Jan 26, 2023
On January 26, the Secretaries of the California Environmental Protection Agency (CalEPA) and California Department of Food and Agriculture (CDFA) joined leaders from a diverse range of backgrounds to unveil a roadmap of ambitious goals and actions to accelerate California’s systemwide transition to sustainable pest management and eliminate prioritized high-risk pesticides by 2050. The Sustainable Pest Management Roadmap for California lays out a plan to better protect the health of our communities and environment, while supporting agriculture, food systems and community well-being.
Dr. Kelly Moran, senior scientist with San Francisco Estuary Institute, was among the leaders present to celebrate the roadmap’s release, the culmination of two years of collaboration with two dozen California leaders to chart a course for the state’s transition to sustainable pest management in agricultural and urban settings.
Dr. Moran joined a diverse work group of leaders and stakeholders that collaborated with leaders from the Department of Pesticide Regulation (DPR), CalEPA, and CDFA to develop the sustainable pest management plan across agricultural and urban areas. Dr. Moran brought her decades of experience studying pesticides, particularly their use in urban areas, to the state’s process.
Though public focus tends to be on agricultural pesticide use, the Regional Monitoring Program (RMP) for Water Quality in San Francisco Bay has noted concern for pesticide use in urban areas across a variety of studies in surface water, sediment, wastewater, and stormwater.
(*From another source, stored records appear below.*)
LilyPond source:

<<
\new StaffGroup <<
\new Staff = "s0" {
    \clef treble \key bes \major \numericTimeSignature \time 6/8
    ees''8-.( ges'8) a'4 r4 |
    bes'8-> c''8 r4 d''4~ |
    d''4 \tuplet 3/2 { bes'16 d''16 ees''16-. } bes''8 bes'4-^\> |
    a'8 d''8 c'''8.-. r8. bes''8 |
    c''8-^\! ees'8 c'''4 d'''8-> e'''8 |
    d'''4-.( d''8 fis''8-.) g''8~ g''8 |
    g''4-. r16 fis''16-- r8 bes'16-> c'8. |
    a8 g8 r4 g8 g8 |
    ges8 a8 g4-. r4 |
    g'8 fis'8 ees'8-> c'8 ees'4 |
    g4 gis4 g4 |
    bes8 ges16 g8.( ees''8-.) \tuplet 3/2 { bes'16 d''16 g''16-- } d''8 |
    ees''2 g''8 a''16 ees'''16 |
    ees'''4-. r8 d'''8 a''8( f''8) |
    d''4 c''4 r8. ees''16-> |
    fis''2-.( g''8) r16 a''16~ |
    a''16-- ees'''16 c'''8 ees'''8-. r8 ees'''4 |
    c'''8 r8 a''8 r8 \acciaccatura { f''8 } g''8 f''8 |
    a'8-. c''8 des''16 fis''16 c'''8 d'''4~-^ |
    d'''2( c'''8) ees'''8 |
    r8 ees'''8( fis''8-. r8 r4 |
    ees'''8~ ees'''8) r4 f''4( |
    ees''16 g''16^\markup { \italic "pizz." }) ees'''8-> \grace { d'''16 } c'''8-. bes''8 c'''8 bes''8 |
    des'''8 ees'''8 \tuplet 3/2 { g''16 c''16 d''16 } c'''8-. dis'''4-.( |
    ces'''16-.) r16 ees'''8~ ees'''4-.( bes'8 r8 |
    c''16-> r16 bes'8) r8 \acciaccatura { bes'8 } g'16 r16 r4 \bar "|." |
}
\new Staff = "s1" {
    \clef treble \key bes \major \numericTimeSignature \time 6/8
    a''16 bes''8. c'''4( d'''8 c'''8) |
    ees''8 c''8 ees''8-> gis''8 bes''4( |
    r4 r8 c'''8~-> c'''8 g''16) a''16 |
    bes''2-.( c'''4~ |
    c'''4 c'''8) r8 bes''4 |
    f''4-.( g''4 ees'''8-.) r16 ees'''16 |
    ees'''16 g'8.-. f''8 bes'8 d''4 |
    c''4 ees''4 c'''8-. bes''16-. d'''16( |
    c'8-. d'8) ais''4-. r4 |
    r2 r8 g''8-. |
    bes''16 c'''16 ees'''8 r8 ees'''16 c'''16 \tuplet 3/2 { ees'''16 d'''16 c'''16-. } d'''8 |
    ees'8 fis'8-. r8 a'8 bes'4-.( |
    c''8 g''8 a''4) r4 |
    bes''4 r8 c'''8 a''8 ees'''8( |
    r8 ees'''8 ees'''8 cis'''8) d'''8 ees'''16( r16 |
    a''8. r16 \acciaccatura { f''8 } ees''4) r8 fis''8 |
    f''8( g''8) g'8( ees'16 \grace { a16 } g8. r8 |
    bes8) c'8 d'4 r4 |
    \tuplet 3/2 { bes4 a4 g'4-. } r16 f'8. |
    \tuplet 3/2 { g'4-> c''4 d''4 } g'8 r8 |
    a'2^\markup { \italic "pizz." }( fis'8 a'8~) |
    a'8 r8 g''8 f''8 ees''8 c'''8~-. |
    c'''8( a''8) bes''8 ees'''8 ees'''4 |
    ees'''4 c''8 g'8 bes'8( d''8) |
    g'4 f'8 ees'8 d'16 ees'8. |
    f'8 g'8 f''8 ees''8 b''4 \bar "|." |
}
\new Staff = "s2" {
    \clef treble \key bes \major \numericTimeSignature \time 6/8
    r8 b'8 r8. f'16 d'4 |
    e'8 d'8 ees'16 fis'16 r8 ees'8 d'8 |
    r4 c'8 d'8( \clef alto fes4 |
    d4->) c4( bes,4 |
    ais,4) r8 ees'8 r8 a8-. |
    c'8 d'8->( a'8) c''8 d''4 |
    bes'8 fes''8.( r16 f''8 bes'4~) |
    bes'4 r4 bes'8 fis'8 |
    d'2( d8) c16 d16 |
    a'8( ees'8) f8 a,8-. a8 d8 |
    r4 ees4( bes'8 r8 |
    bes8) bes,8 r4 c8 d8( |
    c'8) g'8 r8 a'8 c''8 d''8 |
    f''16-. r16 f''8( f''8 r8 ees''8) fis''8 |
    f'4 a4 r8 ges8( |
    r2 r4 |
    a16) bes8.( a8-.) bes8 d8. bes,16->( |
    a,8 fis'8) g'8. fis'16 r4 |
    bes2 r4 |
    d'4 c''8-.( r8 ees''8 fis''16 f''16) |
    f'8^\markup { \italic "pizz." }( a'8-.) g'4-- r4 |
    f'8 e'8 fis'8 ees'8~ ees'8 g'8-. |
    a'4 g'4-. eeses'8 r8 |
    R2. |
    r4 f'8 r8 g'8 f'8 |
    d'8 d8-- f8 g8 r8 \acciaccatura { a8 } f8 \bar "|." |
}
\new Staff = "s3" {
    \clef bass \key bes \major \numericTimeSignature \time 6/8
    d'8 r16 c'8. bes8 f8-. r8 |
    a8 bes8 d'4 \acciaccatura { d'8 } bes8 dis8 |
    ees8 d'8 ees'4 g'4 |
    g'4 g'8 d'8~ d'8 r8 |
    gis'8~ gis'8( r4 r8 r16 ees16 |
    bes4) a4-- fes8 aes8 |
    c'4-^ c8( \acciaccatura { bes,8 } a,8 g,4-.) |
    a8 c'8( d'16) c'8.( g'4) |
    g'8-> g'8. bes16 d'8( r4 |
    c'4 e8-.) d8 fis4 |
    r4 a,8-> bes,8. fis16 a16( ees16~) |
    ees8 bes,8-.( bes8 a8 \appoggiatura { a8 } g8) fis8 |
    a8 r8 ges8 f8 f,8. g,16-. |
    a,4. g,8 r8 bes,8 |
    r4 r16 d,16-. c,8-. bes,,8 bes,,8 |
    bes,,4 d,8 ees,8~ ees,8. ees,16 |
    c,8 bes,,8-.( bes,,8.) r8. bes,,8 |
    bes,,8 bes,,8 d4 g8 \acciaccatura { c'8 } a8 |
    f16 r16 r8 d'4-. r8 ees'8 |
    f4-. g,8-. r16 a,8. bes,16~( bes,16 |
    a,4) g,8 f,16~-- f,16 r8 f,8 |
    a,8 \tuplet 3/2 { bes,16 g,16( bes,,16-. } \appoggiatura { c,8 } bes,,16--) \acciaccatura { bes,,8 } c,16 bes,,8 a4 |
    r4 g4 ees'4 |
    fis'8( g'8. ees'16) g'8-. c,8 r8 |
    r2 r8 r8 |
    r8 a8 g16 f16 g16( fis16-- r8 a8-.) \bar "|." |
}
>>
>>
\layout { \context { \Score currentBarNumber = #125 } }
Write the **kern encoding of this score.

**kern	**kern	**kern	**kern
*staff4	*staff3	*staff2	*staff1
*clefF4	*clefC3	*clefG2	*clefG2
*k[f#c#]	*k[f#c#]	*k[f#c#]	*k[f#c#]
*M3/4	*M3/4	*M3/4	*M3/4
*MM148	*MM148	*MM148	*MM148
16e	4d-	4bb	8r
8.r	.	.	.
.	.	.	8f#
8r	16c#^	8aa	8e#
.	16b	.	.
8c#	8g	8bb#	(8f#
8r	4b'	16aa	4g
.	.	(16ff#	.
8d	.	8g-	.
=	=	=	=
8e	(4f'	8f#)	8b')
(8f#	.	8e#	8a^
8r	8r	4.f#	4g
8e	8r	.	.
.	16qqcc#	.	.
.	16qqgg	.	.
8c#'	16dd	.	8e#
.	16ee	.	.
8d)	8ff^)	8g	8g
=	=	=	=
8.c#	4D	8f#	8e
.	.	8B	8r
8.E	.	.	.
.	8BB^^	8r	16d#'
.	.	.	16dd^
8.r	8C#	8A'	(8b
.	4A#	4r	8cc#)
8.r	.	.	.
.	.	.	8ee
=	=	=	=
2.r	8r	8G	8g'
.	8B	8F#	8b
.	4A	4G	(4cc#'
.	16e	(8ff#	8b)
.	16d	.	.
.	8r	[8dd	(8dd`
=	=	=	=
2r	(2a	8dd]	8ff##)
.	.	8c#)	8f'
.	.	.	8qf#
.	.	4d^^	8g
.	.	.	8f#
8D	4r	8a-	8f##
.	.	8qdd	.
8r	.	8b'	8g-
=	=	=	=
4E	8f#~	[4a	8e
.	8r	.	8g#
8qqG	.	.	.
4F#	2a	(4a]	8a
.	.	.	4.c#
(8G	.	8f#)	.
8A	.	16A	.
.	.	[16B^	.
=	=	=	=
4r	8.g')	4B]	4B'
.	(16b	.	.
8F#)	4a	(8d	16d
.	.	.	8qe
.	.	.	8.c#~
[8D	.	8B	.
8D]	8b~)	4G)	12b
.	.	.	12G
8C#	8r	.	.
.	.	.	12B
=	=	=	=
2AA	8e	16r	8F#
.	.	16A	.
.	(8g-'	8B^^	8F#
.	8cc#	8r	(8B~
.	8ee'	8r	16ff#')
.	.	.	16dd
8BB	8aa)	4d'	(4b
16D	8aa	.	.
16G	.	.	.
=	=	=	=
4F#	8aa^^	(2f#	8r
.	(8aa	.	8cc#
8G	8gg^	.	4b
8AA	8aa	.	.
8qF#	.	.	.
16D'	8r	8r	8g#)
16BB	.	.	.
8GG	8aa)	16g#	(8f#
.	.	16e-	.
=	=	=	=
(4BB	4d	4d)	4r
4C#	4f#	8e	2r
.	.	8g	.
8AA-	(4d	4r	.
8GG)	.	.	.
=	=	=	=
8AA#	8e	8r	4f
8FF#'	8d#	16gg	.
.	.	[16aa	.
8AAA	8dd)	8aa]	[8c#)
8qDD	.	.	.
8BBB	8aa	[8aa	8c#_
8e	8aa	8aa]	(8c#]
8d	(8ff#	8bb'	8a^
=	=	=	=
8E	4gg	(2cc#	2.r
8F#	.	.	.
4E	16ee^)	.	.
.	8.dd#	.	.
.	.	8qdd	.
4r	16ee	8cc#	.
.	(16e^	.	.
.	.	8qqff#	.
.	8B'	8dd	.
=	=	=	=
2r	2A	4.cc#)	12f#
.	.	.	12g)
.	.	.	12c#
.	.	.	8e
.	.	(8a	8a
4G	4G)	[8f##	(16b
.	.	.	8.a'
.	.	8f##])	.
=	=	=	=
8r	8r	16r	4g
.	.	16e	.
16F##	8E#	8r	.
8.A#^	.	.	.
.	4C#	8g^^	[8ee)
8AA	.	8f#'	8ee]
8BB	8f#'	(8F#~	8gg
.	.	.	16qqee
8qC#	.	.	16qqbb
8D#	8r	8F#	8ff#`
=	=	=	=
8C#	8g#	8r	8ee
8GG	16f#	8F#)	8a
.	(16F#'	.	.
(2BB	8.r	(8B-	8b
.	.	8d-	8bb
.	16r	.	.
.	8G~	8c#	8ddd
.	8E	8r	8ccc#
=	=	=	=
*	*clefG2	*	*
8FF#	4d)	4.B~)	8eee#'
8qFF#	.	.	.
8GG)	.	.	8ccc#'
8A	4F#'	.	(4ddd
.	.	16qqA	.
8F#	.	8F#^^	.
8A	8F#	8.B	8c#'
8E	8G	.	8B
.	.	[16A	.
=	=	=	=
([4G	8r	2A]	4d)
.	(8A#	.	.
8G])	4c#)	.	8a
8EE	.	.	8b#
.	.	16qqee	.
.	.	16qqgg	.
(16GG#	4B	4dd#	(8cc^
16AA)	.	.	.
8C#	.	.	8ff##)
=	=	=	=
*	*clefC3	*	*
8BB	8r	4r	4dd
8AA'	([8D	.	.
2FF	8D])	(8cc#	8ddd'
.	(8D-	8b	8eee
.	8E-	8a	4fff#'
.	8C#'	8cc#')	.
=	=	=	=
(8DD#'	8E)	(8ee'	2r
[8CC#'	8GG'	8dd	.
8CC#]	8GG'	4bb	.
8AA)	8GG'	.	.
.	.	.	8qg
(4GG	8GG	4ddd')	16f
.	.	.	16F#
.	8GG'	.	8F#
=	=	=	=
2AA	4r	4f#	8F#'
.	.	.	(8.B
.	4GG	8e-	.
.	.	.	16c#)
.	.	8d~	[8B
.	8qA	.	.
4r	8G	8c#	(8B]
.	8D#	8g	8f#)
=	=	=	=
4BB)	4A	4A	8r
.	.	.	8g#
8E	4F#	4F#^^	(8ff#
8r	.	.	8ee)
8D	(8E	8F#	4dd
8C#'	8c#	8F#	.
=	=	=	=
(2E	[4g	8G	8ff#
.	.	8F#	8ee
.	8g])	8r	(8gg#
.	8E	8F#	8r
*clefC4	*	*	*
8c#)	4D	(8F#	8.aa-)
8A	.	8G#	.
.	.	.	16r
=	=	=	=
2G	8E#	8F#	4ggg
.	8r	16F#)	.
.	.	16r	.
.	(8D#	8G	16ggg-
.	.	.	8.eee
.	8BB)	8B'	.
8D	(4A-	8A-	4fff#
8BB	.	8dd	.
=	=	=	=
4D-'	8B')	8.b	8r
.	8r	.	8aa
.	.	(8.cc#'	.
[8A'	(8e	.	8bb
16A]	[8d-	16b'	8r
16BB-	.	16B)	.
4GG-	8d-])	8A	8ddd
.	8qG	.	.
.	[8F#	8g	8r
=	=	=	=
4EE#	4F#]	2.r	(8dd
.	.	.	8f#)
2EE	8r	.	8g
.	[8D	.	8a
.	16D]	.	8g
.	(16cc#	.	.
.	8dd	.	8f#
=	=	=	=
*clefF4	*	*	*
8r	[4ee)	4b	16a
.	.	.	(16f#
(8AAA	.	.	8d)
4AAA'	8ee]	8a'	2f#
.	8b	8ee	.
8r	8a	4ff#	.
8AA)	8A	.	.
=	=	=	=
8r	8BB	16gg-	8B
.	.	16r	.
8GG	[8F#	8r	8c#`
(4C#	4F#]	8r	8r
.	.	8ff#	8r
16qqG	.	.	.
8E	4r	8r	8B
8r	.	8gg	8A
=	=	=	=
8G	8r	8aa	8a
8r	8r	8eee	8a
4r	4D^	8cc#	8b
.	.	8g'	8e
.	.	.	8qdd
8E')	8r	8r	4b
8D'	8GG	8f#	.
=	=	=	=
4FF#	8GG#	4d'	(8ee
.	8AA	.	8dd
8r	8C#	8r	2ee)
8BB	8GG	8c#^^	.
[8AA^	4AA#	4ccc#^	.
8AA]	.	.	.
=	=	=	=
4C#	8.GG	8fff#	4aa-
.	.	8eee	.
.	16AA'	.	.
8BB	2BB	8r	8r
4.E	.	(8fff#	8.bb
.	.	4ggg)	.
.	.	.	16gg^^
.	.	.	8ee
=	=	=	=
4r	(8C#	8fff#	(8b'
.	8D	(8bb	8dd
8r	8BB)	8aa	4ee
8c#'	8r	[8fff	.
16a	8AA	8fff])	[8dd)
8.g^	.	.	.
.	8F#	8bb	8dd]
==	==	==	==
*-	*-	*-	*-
“On the order of half of all California pesticide use is urban,” noted Dr. Moran. “Urban pesticides are often things that we don’t think of as pesticides, like bleach and janitorial products. They are in our building paint, roofing, and even our clothes. We use them on our pets. A few urban pesticides are highly hazardous. Most pesticide-related illnesses are not in farms and fields - they are in homes, institutions, and businesses.”
The roadmap charts a course for a statewide transition to sustainable pest management, defined as a holistic, system wide approach that builds on the practice of Integrated Pest Management (IPM) by incorporating essential elements of human health and social equity, environmental protection, and economic vitality. IPM uses the least toxic, effective method to solve pest problems. Though IPM has been practiced to varying degrees for decades, it has not been adopted at scale in either agriculture, urban, or wildland settings.
“Successfully transitioning to sustainable pest management requires collective action,” said DPR Director Julie Henderson. “The critical actions outlined in the roadmap include prioritizing prevention, coordinating state-level leadership, investing in building knowledge about sustainable pest management, improving the state’s registration and evaluation process to bring more sustainable alternatives to market and enhancing monitoring and statewide data collection to better inform actions.”
A public comment period is currently open until March 13, 2023 on the prioritization and implementation of next steps outlined in the Sustainable Pest Management Roadmap. Comments can be sent to [email protected] or by mail to 1001 I Street, P.O. Box 4015, Sacramento, CA 95812-401.
DPR and partner agencies will host a series of webinars in February to discuss the recommendations and actions outlined in the Sustainable Pest Management Roadmap for both agricultural and urban landscapes, with more information available at DPR’s website.